It is entirely possible that in most implementations, the cost of a memmove() function call will not be significantly greater than memcpy() in any scenario in which the behavior of both is defined.  There are two points not yet mentioned, though:
- In some implementations, the determination of address overlap may be expensive.  There is no way in standard C to determine whether the source and destination objects point to the same allocated area of memory, and thus no way that the greater-than or less-than operators can be used upon them without spontaneously causing cats and dogs to get along with each other (or invoking other Undefined Behavior).  It is likely that any practical implementation will have some efficient means of determining whether or not the pointers overlap, but the standard doesn't require that such a means exist.  A memmove() function written entirely in portable C would on many platforms probably take at least twice as long to execute as would a memcpy() also written entirely in portable C.

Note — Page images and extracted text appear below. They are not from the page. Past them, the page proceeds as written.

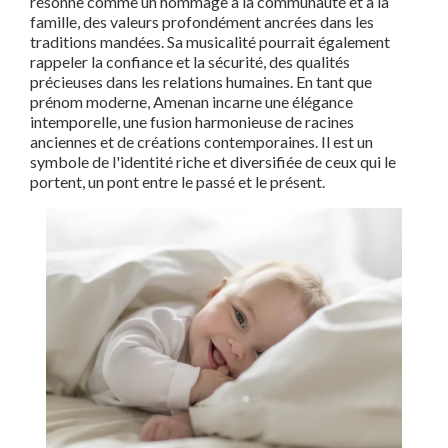
résonne comme un hommage à la communauté et à la
famille, des valeurs profondément ancrées dans les
traditions mandées. Sa musicalité pourrait également
rappeler la confiance et la sécurité, des qualités
précieuses dans les relations humaines. En tant que
prénom moderne, Amenan incarne une élégance
intemporelle, une fusion harmonieuse de racines
anciennes et de créations contemporaines. Il est un
symbole de l'identité riche et diversifiée de ceux qui le
portent, un pont entre le passé et le présent.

- Implementations are allowed to expand functions in-line when doing so would not alter their semantics.  On an 80x86 compiler, if the ESI and EDI registers don't happen to hold anything important, a memcpy(src, dest, 1234) could generate code:
  mov esi,[src]
  mov edi,[dest]
  mov ecx,1234/4 ; Compiler could notice it's a constant
  cld
  rep movsl
 This would take the same amount of in-line code, but run much faster than:
  push [src]
  push [dest]
  push dword 1234
  call _memcpy
  ...
_memcpy:
  push ebp
  mov  ebp,esp
  mov  ecx,[ebp+numbytes]
  test ecx,3   ; See if it's a multiple of four
  jz   multiple_of_four
multiple_of_four:
  push esi ; Can't know if caller needs this value preserved
  push edi ; Can't know if caller needs this value preserved
  mov esi,[ebp+src]
  mov edi,[ebp+dest]
  rep movsl
  pop edi
  pop esi
  ret  
 
Quite a number of compilers will perform such optimizations with memcpy().  I don't know of any that will do it with memmove, although in some cases an optimized version of memcpy may offer the same semantics as memmove.  For example, if numbytes was 20:
; Assuming values in eax, ebx, ecx, edx, esi, and edi are not needed
  mov esi,[src]
  mov eax,[esi]
  mov ebx,[esi+4]
  mov ecx,[esi+8]
  mov edx,[esi+12]
  mov edi,[esi+16]
  mov esi,[dest]
  mov [esi],eax
  mov [esi+4],ebx
  mov [esi+8],ecx
  mov [esi+12],edx
  mov [esi+16],edi
This will work correctly even if the address ranges overlap, since it effectively makes a copy (in registers) of the entire region to be moved before any of it is written.  In theory, a compiler could process memmove() by seeing if treading it as memcpy() would yield an implementation that would be safe even if the address ranges overlap, and call _memmove in those cases where substituting the memcpy() implementation would not be safe.  I don't know of any that do such optimization, though.